EXERCISE PROMPT » Every line with the string "evenodd" in it belongs in your answer, so copy them all from the data.

ENTRIES SUPPLIED »
·····

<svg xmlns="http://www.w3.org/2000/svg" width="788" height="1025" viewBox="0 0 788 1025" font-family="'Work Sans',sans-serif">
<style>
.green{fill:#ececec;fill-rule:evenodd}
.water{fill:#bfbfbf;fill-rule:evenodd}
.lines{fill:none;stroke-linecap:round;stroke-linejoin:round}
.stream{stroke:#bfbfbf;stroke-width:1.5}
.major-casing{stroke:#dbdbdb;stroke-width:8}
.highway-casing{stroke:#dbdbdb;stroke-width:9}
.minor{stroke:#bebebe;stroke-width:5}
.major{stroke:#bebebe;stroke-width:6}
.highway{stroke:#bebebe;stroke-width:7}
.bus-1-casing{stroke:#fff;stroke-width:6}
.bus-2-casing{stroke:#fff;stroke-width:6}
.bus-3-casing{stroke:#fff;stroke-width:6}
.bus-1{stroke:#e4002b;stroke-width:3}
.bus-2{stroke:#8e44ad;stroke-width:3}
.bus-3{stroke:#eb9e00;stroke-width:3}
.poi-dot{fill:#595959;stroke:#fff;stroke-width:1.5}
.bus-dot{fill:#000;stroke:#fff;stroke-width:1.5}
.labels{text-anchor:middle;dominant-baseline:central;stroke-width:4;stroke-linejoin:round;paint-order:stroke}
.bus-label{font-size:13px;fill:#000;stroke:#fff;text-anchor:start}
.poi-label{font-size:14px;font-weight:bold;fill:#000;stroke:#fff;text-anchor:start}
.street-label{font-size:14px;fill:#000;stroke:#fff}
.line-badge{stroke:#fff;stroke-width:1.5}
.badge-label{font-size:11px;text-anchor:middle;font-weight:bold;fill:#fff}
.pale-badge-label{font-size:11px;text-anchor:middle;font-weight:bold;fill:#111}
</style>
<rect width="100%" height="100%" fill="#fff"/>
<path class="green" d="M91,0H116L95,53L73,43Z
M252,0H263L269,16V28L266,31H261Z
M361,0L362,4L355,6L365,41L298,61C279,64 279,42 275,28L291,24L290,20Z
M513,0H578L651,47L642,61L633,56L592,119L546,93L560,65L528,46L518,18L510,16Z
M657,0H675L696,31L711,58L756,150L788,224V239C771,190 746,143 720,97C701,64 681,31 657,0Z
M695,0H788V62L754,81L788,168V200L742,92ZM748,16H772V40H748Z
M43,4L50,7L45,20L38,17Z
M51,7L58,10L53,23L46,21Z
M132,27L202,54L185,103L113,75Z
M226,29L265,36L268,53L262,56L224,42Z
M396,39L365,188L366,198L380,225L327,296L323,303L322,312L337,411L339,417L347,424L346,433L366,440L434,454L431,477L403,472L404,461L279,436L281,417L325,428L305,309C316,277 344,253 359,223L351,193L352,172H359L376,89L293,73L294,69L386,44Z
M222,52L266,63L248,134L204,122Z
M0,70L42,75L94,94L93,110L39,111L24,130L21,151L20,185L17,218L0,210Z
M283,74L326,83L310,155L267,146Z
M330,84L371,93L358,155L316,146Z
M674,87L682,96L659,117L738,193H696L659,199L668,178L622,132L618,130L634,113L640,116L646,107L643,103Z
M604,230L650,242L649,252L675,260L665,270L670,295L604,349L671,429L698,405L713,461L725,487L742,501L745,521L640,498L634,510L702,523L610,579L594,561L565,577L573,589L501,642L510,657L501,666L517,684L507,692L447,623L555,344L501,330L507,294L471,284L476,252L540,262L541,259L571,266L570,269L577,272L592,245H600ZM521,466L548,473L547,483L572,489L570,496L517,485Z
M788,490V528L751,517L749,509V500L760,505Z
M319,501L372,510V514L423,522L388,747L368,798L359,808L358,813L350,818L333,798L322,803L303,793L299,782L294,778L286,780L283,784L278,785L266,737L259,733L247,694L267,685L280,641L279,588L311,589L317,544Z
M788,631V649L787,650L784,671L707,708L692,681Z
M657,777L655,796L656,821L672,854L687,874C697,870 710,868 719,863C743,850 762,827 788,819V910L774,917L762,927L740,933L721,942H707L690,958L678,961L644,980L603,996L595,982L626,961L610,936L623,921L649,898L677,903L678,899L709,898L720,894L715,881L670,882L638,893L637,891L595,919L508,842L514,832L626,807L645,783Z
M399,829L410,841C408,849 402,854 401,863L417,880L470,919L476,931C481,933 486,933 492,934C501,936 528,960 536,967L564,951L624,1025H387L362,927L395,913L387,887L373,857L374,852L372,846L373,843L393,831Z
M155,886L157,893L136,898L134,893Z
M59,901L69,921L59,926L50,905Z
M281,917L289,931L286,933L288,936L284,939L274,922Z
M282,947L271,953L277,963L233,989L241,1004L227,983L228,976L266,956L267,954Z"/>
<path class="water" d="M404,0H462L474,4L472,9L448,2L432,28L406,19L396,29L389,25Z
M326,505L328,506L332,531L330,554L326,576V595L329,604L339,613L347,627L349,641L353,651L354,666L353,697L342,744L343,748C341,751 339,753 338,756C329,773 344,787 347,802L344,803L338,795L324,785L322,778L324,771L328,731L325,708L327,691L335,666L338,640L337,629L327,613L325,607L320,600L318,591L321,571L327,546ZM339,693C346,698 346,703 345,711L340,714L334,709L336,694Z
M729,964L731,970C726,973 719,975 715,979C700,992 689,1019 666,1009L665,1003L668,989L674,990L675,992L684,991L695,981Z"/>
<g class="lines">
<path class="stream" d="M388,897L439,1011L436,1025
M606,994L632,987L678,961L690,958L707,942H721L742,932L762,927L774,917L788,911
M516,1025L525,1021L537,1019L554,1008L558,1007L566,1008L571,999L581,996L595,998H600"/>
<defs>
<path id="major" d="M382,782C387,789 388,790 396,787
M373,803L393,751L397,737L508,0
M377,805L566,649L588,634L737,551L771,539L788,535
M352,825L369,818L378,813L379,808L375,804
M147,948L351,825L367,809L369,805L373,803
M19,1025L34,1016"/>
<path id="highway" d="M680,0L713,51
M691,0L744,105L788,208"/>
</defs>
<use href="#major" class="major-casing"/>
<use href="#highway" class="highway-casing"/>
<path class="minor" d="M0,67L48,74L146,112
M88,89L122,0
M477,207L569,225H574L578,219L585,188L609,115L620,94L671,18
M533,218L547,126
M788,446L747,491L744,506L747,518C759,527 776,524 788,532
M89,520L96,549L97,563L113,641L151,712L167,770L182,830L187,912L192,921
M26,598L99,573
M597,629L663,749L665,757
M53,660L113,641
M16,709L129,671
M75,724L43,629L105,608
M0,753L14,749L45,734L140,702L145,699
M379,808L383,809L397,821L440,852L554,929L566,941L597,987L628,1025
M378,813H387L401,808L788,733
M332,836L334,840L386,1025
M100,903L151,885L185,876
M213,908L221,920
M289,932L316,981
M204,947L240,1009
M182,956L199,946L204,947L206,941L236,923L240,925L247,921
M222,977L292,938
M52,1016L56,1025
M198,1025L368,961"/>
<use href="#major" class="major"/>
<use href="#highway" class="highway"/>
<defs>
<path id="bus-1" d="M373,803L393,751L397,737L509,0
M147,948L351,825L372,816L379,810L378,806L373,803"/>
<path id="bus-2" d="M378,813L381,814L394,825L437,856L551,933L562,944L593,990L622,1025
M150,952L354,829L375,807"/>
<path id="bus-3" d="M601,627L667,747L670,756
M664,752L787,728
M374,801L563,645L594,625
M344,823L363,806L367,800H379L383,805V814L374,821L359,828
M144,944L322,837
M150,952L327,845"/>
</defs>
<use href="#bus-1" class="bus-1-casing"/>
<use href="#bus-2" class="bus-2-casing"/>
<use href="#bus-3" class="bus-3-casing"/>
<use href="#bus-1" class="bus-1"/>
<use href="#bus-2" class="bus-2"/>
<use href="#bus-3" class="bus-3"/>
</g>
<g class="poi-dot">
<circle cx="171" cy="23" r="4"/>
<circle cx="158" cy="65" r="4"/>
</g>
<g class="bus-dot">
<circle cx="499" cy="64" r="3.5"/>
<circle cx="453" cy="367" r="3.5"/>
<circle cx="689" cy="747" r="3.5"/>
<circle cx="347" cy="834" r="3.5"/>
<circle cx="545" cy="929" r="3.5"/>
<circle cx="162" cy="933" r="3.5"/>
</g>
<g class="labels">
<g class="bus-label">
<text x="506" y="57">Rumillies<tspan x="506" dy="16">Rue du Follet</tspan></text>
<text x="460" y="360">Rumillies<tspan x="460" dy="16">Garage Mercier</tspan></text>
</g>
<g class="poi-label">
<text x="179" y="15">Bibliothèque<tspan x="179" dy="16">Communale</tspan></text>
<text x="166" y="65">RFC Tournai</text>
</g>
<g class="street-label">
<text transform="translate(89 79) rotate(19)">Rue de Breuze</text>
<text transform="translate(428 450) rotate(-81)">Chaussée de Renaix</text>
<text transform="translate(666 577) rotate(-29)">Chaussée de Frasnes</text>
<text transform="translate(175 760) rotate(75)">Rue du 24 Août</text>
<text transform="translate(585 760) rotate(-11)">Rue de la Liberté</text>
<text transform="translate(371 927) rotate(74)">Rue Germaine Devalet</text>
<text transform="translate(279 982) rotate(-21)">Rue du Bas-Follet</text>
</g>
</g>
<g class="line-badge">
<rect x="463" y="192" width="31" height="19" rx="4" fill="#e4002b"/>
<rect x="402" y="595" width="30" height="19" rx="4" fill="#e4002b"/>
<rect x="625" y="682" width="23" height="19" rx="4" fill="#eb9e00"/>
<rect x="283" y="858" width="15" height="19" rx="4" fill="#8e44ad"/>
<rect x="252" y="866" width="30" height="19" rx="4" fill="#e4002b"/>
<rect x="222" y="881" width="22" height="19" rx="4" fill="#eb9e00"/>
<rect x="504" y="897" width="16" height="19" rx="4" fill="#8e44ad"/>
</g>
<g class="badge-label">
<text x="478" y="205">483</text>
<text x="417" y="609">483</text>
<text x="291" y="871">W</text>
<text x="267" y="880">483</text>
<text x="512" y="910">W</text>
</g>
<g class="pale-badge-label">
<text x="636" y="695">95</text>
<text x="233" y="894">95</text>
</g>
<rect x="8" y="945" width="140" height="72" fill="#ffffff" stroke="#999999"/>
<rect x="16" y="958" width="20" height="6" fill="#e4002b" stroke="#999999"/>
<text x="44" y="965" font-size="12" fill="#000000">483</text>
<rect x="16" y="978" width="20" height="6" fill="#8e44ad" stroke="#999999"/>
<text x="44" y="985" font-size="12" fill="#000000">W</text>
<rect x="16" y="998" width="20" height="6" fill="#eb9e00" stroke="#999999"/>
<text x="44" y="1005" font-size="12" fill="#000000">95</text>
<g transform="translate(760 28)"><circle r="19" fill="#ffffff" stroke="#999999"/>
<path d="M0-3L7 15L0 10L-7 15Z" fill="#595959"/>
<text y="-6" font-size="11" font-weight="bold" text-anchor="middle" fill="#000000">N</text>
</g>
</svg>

·····

YOUR RESPONSE »
.green{fill:#ececec;fill-rule:evenodd}
.water{fill:#bfbfbf;fill-rule:evenodd}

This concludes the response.